The broad applicability of WEMSA is demonstrated by its use in identifying the involvement of Sp-1, and in an earlier study, the transcription factor CREB, in calcitriol-mediated CD14 expression (6). This demonstrates that WEMSA provides a suitable substitute for classical EMSA as a method to directly detect the potential involvement of transcription factors and their cognate DNA binding elements in gene regulation. In addition, WEMSA offers several advantages over classical EMSA which make this technique an attractive alternative to electrophoretic mobility shift assays. WEMSA is highly cost effective as compared to EMSA-based supershifts, as WEMSA does not require the use of modified oligonucleotides and antibodies can be used and recycled.

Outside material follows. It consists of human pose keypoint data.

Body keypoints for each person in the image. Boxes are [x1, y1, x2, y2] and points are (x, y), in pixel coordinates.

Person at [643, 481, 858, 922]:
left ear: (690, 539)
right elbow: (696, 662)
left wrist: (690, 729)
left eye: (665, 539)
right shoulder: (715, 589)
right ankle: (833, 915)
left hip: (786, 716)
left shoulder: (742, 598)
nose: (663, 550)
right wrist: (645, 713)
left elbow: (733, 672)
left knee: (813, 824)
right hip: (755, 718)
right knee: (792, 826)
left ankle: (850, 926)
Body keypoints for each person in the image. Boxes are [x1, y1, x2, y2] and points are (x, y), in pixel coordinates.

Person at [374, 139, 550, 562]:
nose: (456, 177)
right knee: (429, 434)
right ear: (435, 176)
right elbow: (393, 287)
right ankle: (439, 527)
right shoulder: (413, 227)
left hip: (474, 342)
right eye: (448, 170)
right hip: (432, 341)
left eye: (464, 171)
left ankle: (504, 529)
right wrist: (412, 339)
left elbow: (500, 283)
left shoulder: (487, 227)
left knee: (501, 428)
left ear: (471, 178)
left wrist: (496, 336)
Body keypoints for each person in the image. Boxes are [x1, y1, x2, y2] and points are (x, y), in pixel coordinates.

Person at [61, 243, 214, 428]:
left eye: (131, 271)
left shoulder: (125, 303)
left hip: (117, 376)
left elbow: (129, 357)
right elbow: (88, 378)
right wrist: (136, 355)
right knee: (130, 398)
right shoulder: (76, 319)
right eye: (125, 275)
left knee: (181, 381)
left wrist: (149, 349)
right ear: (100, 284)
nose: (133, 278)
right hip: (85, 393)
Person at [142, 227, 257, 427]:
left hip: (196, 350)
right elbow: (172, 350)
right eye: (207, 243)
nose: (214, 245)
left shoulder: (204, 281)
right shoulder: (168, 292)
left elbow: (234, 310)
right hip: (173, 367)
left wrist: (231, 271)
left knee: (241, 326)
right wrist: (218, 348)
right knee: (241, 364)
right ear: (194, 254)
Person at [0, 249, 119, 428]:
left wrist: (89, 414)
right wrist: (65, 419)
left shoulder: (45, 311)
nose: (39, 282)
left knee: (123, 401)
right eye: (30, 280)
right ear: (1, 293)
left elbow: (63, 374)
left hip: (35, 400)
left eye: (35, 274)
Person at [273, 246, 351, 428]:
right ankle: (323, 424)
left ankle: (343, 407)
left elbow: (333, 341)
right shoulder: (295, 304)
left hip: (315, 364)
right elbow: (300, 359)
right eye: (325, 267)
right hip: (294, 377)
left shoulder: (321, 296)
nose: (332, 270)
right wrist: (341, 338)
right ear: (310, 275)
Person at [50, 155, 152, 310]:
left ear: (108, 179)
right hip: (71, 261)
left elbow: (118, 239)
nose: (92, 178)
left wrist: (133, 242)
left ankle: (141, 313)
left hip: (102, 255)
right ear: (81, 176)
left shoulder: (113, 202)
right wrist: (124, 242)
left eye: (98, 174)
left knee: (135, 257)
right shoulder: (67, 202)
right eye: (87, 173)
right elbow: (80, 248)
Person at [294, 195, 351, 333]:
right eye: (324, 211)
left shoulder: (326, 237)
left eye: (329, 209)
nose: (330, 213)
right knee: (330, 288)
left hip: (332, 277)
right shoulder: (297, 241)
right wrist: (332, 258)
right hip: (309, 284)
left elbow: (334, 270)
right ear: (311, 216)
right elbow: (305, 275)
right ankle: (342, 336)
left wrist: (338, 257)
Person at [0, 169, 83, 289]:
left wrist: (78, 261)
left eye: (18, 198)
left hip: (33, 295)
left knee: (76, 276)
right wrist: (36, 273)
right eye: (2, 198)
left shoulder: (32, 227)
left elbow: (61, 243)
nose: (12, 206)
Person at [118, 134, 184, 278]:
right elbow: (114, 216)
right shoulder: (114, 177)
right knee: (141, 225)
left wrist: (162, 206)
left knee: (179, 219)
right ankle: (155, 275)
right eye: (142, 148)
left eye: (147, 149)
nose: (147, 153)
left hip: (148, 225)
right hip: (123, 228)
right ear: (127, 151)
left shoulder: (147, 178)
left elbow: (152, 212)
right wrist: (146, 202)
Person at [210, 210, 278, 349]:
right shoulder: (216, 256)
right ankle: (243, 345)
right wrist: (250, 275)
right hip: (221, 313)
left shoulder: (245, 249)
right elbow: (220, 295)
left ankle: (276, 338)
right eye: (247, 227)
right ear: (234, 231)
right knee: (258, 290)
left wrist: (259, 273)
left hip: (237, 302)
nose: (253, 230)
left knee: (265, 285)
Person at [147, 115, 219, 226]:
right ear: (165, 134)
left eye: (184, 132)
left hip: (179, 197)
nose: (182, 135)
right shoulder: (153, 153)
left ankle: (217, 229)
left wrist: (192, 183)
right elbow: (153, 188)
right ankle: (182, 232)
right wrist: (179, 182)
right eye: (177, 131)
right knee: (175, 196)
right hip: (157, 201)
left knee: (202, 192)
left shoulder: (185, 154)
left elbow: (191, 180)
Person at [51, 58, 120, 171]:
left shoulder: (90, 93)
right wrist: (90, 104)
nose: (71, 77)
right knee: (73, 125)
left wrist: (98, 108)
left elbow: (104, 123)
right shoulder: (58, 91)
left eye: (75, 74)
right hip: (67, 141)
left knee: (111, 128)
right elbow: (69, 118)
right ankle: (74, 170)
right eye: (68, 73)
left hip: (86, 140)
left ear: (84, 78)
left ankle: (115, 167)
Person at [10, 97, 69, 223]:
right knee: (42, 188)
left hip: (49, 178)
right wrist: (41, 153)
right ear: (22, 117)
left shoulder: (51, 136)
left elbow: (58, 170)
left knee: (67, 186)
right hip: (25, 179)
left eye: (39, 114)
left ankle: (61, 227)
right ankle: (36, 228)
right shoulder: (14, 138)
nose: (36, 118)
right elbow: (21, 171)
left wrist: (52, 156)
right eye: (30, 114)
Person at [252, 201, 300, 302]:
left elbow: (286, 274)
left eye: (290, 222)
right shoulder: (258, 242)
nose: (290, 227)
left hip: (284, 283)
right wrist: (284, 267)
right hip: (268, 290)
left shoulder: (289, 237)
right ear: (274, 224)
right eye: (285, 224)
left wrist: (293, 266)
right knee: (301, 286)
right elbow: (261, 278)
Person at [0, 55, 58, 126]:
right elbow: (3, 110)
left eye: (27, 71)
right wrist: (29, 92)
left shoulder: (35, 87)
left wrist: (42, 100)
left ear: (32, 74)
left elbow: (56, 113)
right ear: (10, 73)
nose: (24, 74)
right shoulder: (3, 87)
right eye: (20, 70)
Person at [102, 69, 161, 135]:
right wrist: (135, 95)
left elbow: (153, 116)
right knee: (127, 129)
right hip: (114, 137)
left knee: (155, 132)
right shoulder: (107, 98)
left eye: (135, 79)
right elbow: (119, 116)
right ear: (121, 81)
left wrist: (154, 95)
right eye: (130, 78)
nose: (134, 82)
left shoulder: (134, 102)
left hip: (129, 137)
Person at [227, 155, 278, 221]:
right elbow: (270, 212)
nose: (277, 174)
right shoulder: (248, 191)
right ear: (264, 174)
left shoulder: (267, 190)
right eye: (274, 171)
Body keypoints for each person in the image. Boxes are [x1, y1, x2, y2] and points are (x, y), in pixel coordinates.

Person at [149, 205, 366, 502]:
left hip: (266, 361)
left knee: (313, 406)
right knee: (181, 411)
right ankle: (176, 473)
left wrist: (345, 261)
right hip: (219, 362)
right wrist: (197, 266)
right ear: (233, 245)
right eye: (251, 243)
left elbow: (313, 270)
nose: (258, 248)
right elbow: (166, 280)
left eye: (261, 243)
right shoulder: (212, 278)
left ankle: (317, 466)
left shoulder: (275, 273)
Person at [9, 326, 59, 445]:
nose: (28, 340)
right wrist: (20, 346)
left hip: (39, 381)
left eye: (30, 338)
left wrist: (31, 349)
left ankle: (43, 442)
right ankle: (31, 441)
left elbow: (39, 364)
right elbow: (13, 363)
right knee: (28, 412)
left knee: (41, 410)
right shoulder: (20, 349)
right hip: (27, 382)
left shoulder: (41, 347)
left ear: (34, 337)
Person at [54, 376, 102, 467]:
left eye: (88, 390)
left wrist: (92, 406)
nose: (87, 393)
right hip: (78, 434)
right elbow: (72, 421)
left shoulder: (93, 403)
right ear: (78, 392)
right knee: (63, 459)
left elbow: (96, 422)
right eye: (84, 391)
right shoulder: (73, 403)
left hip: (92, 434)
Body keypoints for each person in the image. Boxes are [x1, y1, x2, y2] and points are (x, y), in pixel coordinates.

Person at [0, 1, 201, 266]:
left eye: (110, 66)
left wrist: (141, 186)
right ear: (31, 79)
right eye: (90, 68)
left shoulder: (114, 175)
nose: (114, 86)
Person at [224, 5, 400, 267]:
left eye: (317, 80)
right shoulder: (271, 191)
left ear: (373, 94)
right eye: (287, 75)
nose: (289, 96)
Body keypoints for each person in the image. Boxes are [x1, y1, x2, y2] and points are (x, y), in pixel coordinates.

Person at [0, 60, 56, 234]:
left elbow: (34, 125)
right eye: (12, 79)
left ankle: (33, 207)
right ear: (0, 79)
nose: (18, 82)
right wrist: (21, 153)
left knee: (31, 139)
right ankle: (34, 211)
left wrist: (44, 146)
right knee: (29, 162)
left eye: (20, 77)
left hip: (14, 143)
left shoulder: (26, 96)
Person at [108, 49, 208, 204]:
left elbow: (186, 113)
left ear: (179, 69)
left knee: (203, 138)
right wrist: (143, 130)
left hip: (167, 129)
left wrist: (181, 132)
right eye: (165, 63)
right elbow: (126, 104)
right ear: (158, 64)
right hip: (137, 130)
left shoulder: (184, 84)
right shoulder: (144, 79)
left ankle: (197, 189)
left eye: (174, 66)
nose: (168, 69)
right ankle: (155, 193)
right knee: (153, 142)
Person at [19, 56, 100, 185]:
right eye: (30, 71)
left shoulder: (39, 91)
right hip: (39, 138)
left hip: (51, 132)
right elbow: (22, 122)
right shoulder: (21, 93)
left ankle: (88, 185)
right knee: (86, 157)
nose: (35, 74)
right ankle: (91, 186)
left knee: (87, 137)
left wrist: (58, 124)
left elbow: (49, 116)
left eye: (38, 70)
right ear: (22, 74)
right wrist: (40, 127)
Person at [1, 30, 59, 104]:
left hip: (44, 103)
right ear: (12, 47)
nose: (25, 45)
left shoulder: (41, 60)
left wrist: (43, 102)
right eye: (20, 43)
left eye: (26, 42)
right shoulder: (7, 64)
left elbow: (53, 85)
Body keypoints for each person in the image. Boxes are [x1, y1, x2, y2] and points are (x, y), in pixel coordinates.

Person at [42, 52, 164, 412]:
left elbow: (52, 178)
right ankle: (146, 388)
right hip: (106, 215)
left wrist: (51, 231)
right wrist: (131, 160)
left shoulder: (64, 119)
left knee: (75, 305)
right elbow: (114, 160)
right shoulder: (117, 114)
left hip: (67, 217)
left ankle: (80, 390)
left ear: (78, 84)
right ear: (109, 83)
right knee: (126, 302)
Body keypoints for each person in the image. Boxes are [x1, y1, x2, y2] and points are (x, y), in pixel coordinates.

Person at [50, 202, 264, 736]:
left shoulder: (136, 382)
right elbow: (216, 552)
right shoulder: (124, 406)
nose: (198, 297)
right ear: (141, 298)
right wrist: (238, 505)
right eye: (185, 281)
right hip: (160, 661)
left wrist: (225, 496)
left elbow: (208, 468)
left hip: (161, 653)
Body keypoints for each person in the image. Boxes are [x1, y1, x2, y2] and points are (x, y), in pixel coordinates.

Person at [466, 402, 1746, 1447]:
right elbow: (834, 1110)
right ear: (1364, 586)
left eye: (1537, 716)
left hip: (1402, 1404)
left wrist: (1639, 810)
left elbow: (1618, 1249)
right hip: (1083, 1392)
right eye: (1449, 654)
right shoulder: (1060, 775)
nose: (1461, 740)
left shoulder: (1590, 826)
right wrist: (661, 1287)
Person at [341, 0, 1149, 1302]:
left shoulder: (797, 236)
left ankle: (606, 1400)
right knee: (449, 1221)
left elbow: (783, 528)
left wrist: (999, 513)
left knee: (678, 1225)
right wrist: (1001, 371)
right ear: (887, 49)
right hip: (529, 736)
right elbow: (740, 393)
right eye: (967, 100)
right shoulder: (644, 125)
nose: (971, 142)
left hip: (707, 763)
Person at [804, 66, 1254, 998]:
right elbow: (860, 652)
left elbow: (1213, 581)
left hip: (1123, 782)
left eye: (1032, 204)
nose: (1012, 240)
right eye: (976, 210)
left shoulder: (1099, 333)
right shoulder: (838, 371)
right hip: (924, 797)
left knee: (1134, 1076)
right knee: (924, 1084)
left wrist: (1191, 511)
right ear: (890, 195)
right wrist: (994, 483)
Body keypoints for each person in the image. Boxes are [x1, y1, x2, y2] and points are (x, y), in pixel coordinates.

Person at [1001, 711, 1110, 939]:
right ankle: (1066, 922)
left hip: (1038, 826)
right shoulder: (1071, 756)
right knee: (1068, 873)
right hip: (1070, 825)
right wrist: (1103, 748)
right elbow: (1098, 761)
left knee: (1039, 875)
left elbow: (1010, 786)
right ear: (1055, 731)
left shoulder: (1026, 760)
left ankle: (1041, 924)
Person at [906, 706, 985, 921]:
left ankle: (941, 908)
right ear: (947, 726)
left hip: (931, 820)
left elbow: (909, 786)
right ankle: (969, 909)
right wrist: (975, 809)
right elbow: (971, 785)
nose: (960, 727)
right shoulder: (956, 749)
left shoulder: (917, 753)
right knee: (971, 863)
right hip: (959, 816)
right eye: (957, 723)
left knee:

It is difficult to calculate the precise cost savings afforded by WEMSA over EMSA. However, our best estimate would be around 30%. This is based on the cost of biotinylated oligonucleotides in EMSA as compared to unlabelled oligonucleotides in WEMSA and recycling of primary antibody in WEMSA as compared to EMSA. Moreover, antibodies suitable for conducting supershift assays in EMSA are often limited, as these are required to recognize epitopes under native conditions. In WEMSA, however, any antibody that is suitable for conventional Western blotting can be used. Thus, WEMSA provides an attractive option to classical EMSA as a method for the identification of transcription factors and their cognate DNA binding elements involved in regulating gene expression.